Foxmayn AI
How a Full RAG Pipeline Reduced AI Hallucinations and Made Knowledge Retrieval Production-Safe
At a Glance
Challenge
LLM-generated answers untethered from source data, producing hallucinated outputs
Result
Grounded, auditable AI responses via retrieval checkpoints and reranking
Tech Stack
Status
production
Situation
Organizations wanted to deploy internal AI assistants over their proprietary documents — knowledge bases, SOPs, product docs — but off-the-shelf LLMs hallucinated freely when asked domain-specific questions. Answers sounded authoritative but referenced non-existent policies or fabricated data points. Without retrieval grounding, these AI tools were liabilities rather than productivity gains, especially in enterprise contexts where wrong answers have real consequences.
The Challenge
Build a complete RAG platform that retrieves, ranks, and injects the right source context before any LLM completion — so every generated answer is traceable back to actual documents and auditable in production.
What Was Built
Architected a monorepo with shared packages: @repo/db for Drizzle ORM models (Auth + RAG modules), @repo/llm for OpenRouter SDK chat and batch embeddings, and @repo/qdrant for high-performance vector storage.

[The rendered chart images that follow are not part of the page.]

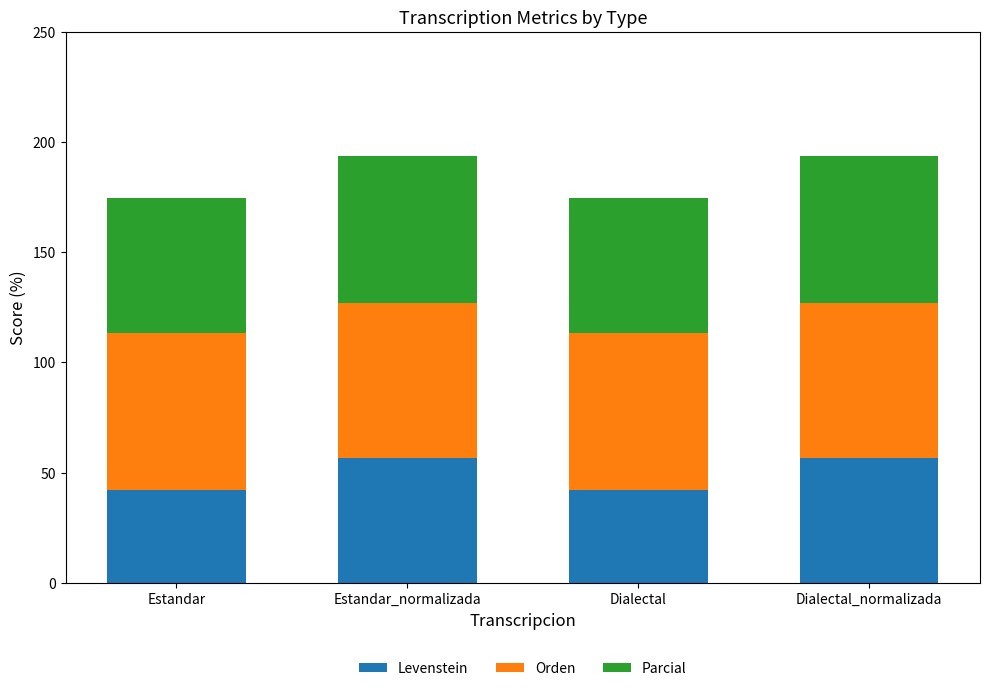

The value of Levenstein at Dialectal_normalizada is 56.8. True or false?

True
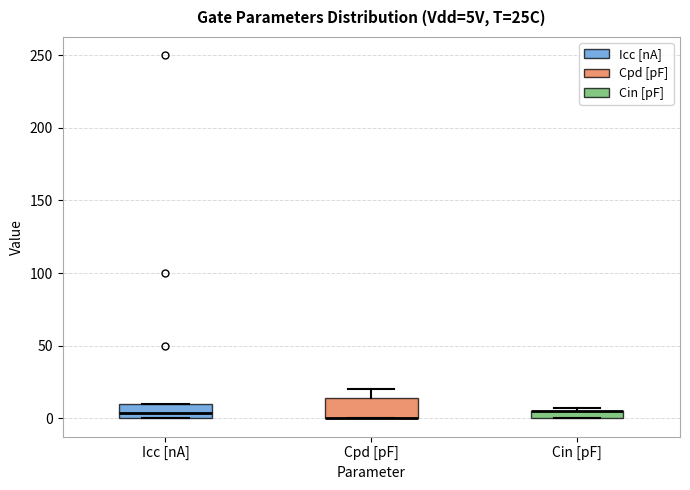

Where is the lower edge of the box for Icc [nA] on the y-axis? The values are not printed on the chart, so give them approximately, as read against the axis.

0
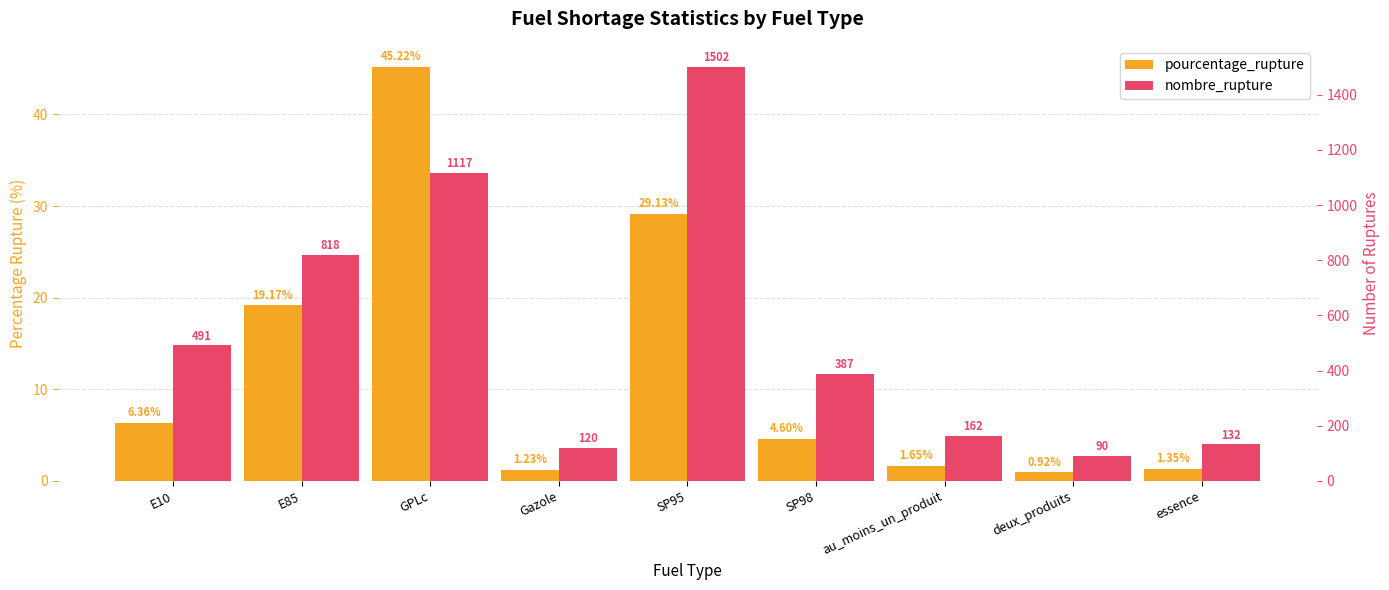

How many values in the nombre_rupture series exceed 387?

4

Built a multi-strategy RAG pipeline with customizable RAG Profiles — each profile defines retrieval parameters, reranking logic, and context window sizing for different use cases.

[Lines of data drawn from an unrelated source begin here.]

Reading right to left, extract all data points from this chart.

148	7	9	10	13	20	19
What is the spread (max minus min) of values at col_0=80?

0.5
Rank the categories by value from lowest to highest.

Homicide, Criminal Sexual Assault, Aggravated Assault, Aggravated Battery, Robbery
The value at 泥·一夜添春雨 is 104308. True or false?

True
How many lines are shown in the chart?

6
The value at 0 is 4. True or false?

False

Implemented BullMQ-powered background workers for document ingestion: parsing, chunking, embedding generation, and vector indexing happen asynchronously without blocking the API.
Added multi-tenant authentication via Better Auth with API keys, organization scoping, and admin roles — so different teams can manage isolated knowledge bases.
Built a React 19 frontend with TanStack Router and Jotai for real-time document management, RAG profile configuration, and conversational AI interaction.
Designed the Hono API core to be serverless-adaptable, with ORPC ensuring end-to-end type safety across the entire stack.
Results
Hallucination rate
Uncontrolled
Grounded via retrieval + reranking
Document ingestion
Async via BullMQ workers
Multi-tenancy
Org-scoped knowledge bases with API keys
Codebase
88% TypeScript, fully type-safe
The platform enables safe deployment of internal copilots and documentation agents. Every AI response is traceable to source documents, making it suitable for enterprise environments where accuracy and auditability are non-negotiable.
Key Achievement
Reduced hallucinated outputs by adding retrieval checkpoints and reranking logic before final synthesis, increasing answer precision in enterprise use cases.